I'll start this post on an honest-yet-rude note and admit that I've been judging a good portion of the Internet. Here's the thing: I can't deal with the twee Pinterest-esque slogans about "picking happy" and "acting in joy" and "choosing contentment."
It isn't that I don't believe in those things. If yoga has taught me anything, it's that our thoughts have a great deal to do with our happiness. But something about the choosing joy really bothered me. Like, I would LOVE to choose joy. I would.
But what about the crippling anxiety I feel when things seem to be going well? But what about the slideshow of terrible things that run through my mind whenever I feel content? Doesn't the onslaught of good things happening in my life these days simply mean that a storm is around the corner?
Choosing joy makes me anxious.
Deciding to be happy feels rough sometimes because it's just another reminder of how anxious I am much of the time as I move through the day. It's easy for me to choose to-do lists, or to choose actions, or to choose busyness. I can choose snark or drama or complaining. Those things don't register as anxiety for me because they give me the illusion of control because I'm doing things or reminding myself that I'm not TOO happy so there's nothing to lose.
When I saw Brene Brown speak about vulnerability, she mentioned being on a wonderful date with her husband before being overcome with anxiety. What if someone shot them dead? What if the unspeakable happened? It took them out of the date and into anxiety land.
This scenario was so familiar to me that I could barely breathe as I listened. For me, a quiet night at home turns into a terrible fear that someone is going to break in. An ignored text convinces me that I was foolish to believe someone would want to be friends with me. Minor setbacks can send me into a tailspin of negative self-talk.
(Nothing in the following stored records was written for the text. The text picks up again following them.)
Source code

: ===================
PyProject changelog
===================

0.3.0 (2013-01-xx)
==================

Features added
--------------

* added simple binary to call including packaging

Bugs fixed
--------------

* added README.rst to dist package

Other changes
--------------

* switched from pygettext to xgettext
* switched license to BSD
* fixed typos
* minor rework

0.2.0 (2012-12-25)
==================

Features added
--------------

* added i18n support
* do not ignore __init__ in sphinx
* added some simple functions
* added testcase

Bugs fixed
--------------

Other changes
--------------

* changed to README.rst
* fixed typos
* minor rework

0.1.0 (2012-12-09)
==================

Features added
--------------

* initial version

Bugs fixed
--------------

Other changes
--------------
I routinely agonize over something terrible happening to Andrew, my family or my cat (judge not). Until I heard this respected, intelligent woman speak about this, I believed I was alone and crazy (that second part might still be true).
Dr. Brown says that joy is the most terrifying emotion to experience because we feel so vulnerable. It's easier to dress-rehearse tragedy and it's a way of assuring ourselves that death or the loss of a relationship or any other sad event won't hurt THAT bad because we've already played it out in our mind. The reality for anyone who has ever experienced a heartbreak is that no amount of mental practice can prepare or save us.
The good news is that there's an antidote to this fear. For me, step one is choosing to be a little more selective about what I watch. This means SADLY a total withdrawal from the shows that I tend to binge on --- like Law and Order SVU. Call me crazy, but that show fills my mind every time I take a shower/come home late/leave my house in the darkness. I really don't need anything else to make me more nervous.
That said, Pretty Little Liars terrifies me but you can send A to pry that from my cold dead hands SO THERE.
The second step? Gratitude. I don't currently keep any sort of gratitude journal or anything like that, but lately, as I've been processing all of these crazy things Brene Brown spoke on, it's been a constant reminder. To be grateful. Even when things are feeling crappy. Even when I'm terrified. Sometimes, it's a struggle. But mostly, when I'm present enough to remind myself to find the good, that heavy anxiety evaporates.
I don't think I'll ever be a "choose happiness daily" person, but I can definitely work on being a "choose to find the good while feeling terrified" person.